The DRK463 accommodates separator films ranging from 3 µm to 25 µm in thickness and 25 mm to 50 mm in width—covering standard dry-process and wet-process PE/PP monolayer and trilayer architectures. Its clamping geometry conforms to the dimensional tolerances specified in IEC 62660-1 for separator mechanical handling during QC testing. All pneumatic and electronic subsystems are CE-marked and compliant with EN 61000-6-2 (immunity) and EN 61000-6-4 (emissions). The instrument’s calibration traceability chain extends to NIM (National Institute of Metrology, China) via factory-certified reference standards, satisfying internal QA requirements for ISO/IEC 17025-accredited laboratories. While not FDA-registered, its data integrity framework—including user access control, electronic signature support, and timestamped audit logs—aligns with ALCOA+ principles and facilitates compliance with GMP Annex 11 and USP analytical instrument qualification protocols.
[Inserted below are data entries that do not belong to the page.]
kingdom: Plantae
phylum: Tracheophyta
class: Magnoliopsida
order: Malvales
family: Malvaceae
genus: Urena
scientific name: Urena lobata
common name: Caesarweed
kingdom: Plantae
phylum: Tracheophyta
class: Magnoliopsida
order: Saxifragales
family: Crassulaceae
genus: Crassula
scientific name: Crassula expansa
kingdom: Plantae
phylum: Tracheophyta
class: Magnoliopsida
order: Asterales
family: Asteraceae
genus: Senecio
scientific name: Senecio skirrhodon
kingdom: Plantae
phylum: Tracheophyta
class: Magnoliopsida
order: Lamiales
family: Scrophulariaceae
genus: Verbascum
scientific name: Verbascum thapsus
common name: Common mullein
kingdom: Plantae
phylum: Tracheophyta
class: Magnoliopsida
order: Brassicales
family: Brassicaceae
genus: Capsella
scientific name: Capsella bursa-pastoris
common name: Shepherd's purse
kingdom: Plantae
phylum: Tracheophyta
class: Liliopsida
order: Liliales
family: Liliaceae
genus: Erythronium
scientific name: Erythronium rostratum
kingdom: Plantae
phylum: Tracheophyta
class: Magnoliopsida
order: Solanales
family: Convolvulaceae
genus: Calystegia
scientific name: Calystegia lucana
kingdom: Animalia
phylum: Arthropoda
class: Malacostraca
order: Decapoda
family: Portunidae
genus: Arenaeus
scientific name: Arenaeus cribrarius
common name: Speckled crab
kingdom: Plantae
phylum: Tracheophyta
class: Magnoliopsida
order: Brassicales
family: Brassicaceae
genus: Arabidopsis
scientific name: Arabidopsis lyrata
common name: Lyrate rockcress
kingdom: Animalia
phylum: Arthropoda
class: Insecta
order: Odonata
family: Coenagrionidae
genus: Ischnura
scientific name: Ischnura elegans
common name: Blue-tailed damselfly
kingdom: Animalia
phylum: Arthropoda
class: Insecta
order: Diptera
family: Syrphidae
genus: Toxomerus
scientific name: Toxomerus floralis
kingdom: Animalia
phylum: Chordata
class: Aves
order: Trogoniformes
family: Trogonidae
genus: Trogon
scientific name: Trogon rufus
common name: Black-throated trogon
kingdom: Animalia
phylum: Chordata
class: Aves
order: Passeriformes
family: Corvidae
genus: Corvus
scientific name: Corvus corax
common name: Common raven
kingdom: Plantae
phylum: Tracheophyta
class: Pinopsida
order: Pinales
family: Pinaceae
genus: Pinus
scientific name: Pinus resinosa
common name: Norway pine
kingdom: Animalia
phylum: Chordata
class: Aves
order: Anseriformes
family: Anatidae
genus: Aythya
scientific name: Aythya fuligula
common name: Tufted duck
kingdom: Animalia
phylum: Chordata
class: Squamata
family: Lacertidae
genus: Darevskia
Software & Data Management

The DRK463 is supplied with DrickLab™ v3.2—a Windows-based acquisition platform supporting real-time visualization of pressure, flow rate, and elapsed time during each test cycle. Data is streamed continuously via RS-232 at 115.2 kbps and stored locally with embedded metadata (operator ID, sample ID, test date/time, environmental temperature/humidity if external sensors are connected). Export formats include native .drl binary files and ANSI-compliant CSV (UTF-8 encoded), compatible with Excel, MATLAB, Python pandas, and MES/SCADA systems via RESTful API adapters. The software enforces 21 CFR Part 11 readiness through role-based permissions, electronic signatures for report approval, and immutable audit trails recording all parameter changes, test executions, and calibration events. Raw data files retain unprocessed sensor timestamps at 100 Hz resolution, enabling retrospective waveform analysis for root-cause investigation of outlier results.

Applications

• Quality release testing of incoming separator rolls against OEM-defined Gurley specifications (e.g., 250–450 sec/100 cm³ for automotive-grade NMC cells).
• In-process monitoring during coating, stretching, and extraction stages to correlate process parameters with final permeability performance.
• Comparative evaluation of alternative separator chemistries (e.g., ceramic-coated vs. untreated PP) under identical test conditions.
• Stability assessment of aged or thermally stressed separators using accelerated aging protocols per UL 1642 Annex C.
• Supporting DOE studies on calendering pressure effects on Gurley number drift and pore closure kinetics.

FAQ

What standards does the DRK463 comply with for separator testing?
It supports method execution aligned with ASTM D737, ISO 9237, and GB/T 5453, and its mechanical design meets dimensional and pressure-control criteria referenced in IEC 62660-1.
Can the DRK463 measure Gurley values below 100 sec/100 cm³?
Yes—the instrument’s sub-second timing resolution (10 ms) and high-speed flow sensing enable reliable measurements down to 20 sec/100 cm³, subject to sample homogeneity and clamp seal integrity.
Is calibration traceable to national metrology institutes?
Each unit ships with a factory-calibrated reference standard traceable to NIM (China); users may extend traceability via third-party accredited labs using ISO/IEC 17025 procedures.
Does the software support automated pass/fail decision logic based on specification limits?
Yes—DrickLab™ allows user-defined upper/lower specification limits per test station, with visual alerts and automatic flagging of out-of-spec results in exported reports.
How is data integrity ensured during long-term deployment in regulated environments?
All test records include cryptographic hash signatures, operator authentication tokens, and tamper-evident file headers—fully compliant with ALCOA+ data governance expectations for pharmaceutical and battery QC applications.